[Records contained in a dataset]

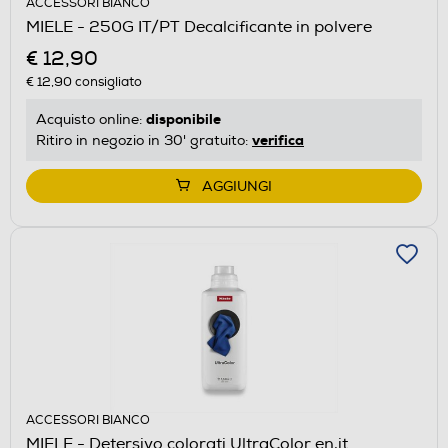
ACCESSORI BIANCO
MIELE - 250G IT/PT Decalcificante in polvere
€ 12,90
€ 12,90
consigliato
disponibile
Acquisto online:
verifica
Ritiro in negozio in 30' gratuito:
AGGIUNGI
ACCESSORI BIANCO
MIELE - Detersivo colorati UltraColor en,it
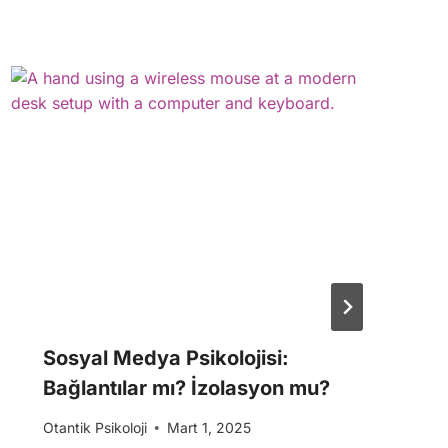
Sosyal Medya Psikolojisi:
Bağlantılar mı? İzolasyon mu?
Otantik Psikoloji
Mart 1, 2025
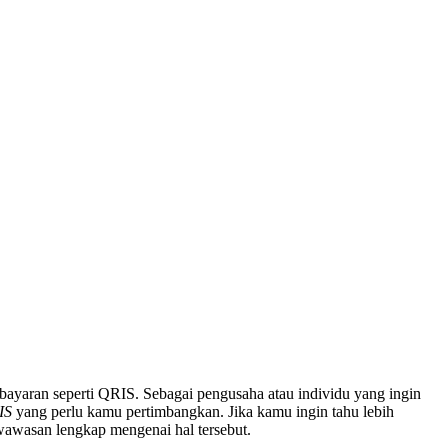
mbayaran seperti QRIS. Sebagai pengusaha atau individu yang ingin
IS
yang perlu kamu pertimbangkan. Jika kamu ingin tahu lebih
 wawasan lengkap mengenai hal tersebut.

:: HOW TO COMPLETE THIS TASK ::
Copy out each line from the preceding entries that mentions the word "ingin".

:: THE COMPLETED TASK ::
mbayaran seperti QRIS. Sebagai pengusaha atau individu yang ingin
yang perlu kamu pertimbangkan. Jika kamu ingin tahu lebih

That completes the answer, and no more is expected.